_数据集内容_
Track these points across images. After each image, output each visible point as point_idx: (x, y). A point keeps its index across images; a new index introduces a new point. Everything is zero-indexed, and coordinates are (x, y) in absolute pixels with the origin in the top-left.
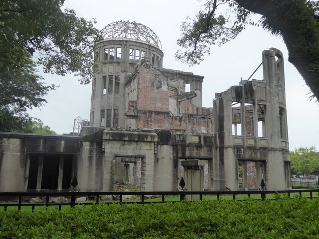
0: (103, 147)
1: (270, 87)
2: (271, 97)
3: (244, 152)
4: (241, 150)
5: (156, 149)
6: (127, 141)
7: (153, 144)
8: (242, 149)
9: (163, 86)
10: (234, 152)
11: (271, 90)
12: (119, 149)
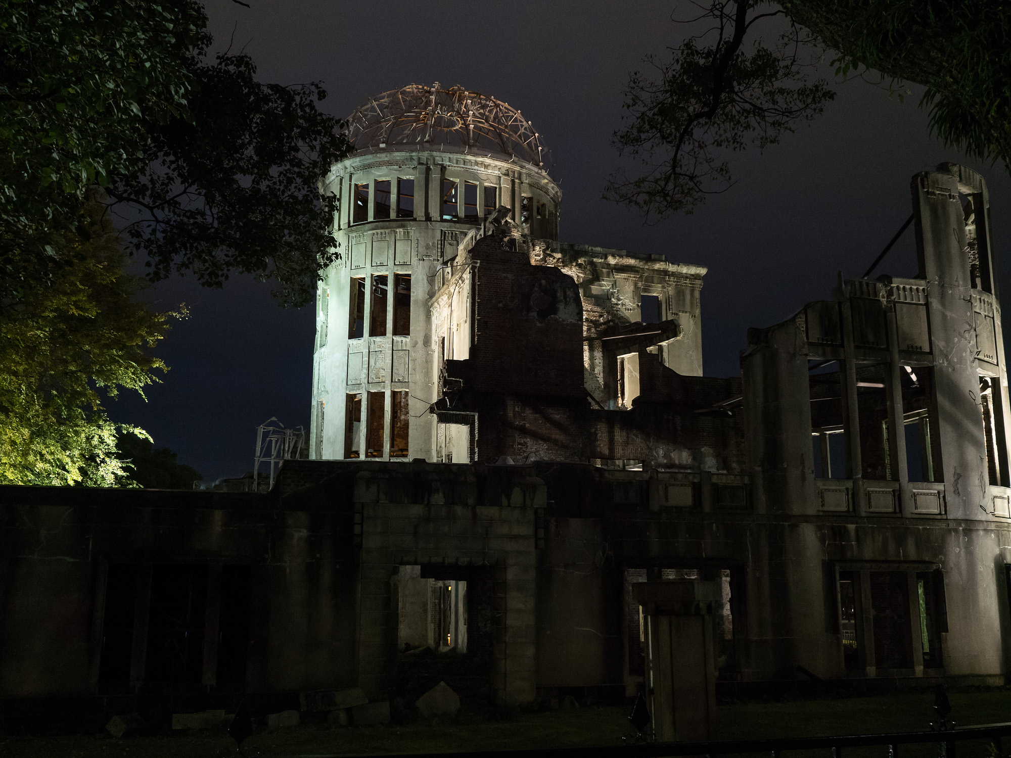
0: (357, 530)
1: (943, 304)
2: (948, 341)
3: (858, 539)
4: (846, 530)
5: (541, 532)
8: (851, 527)
9: (561, 306)
10: (822, 539)
11: (948, 314)
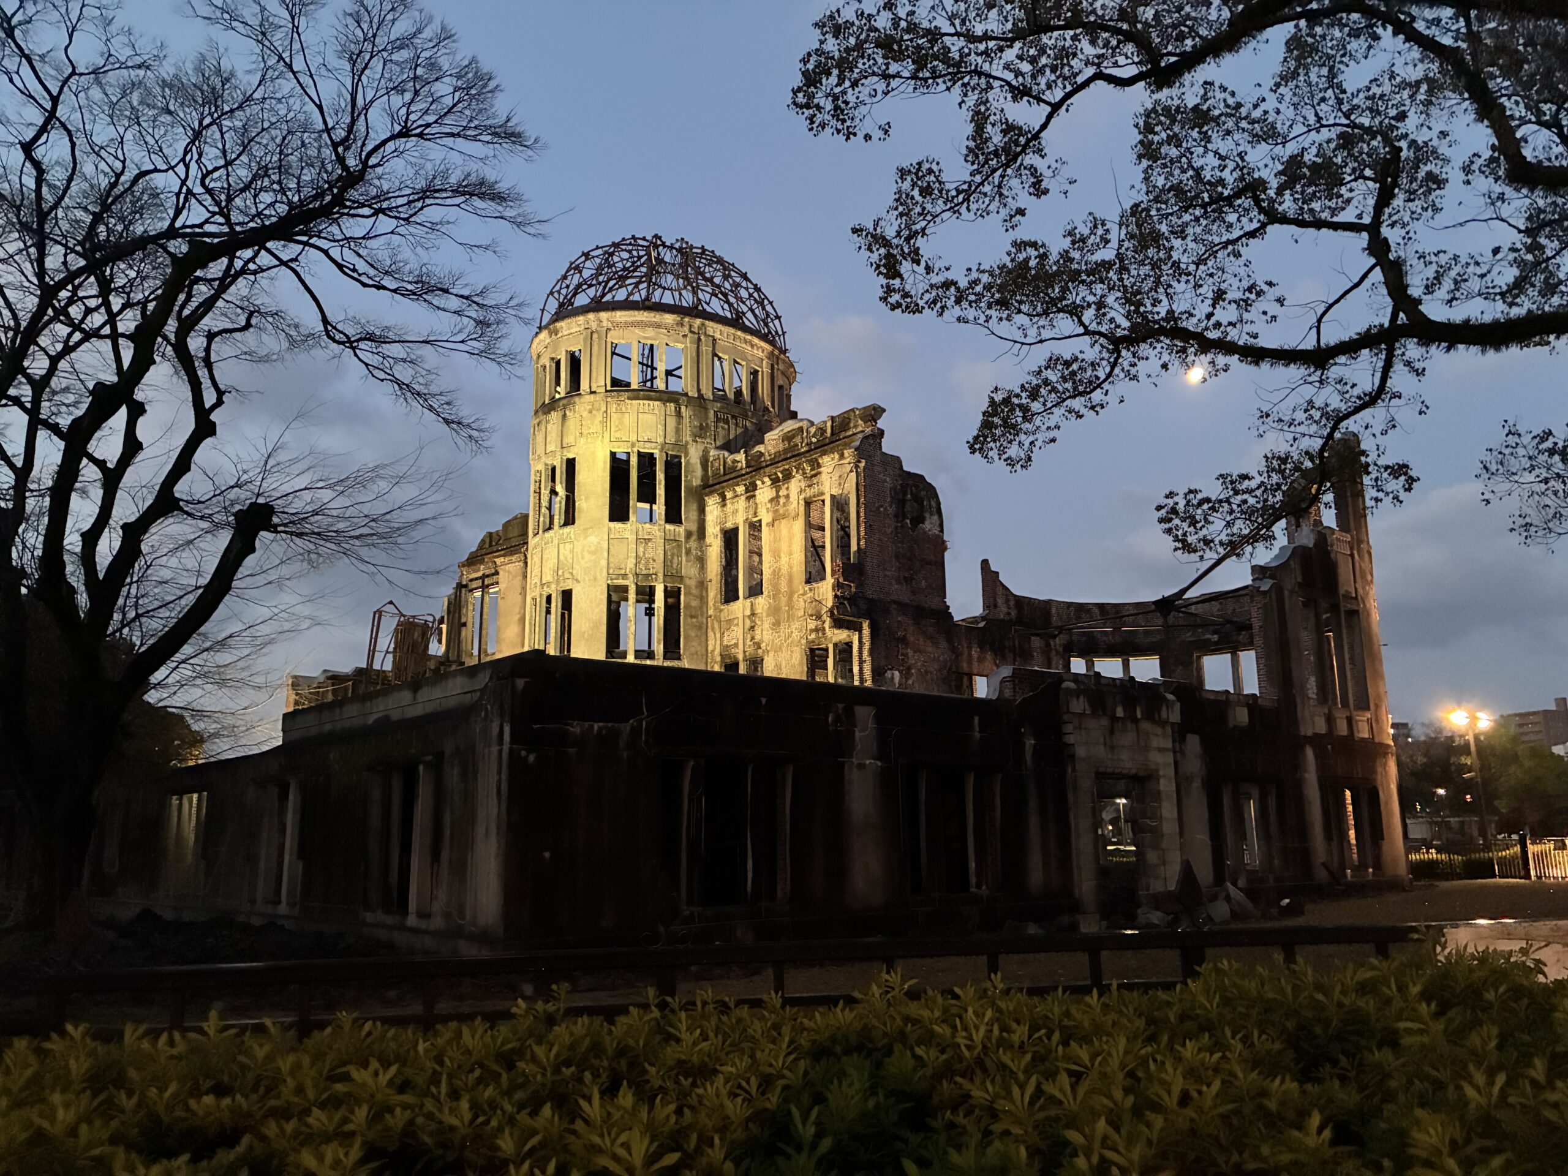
0: (1070, 739)
3: (1333, 758)
4: (1327, 750)
5: (1177, 746)
6: (1119, 718)
7: (1169, 730)
8: (1330, 748)
9: (927, 515)
12: (1102, 748)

_任务要求_
把上面所有条目中的各行依次列成编号列表，略去空行，答案中不要放入图片。

_书面作答_
1. Track these points across images. After each image, output each visible point as point_idx: (x, y). A point keeps its index across images; a new index introduces a new point. Everything is zero-indexed, and coordinates are (x, y) in absolute pixels with the origin in the top-left.
2. 0: (103, 147)
3. 1: (270, 87)
4. 2: (271, 97)
5. 3: (244, 152)
6. 4: (241, 150)
7. 5: (156, 149)
8. 6: (127, 141)
9. 7: (153, 144)
10. 8: (242, 149)
11. 9: (163, 86)
12. 10: (234, 152)
13. 11: (271, 90)
14. 12: (119, 149)
15. 0: (357, 530)
16. 1: (943, 304)
17. 2: (948, 341)
18. 3: (858, 539)
19. 4: (846, 530)
20. 5: (541, 532)
21. 8: (851, 527)
22. 9: (561, 306)
23. 10: (822, 539)
24. 11: (948, 314)
25. 0: (1070, 739)
26. 3: (1333, 758)
27. 4: (1327, 750)
28. 5: (1177, 746)
29. 6: (1119, 718)
30. 7: (1169, 730)
31. 8: (1330, 748)
32. 9: (927, 515)
33. 12: (1102, 748)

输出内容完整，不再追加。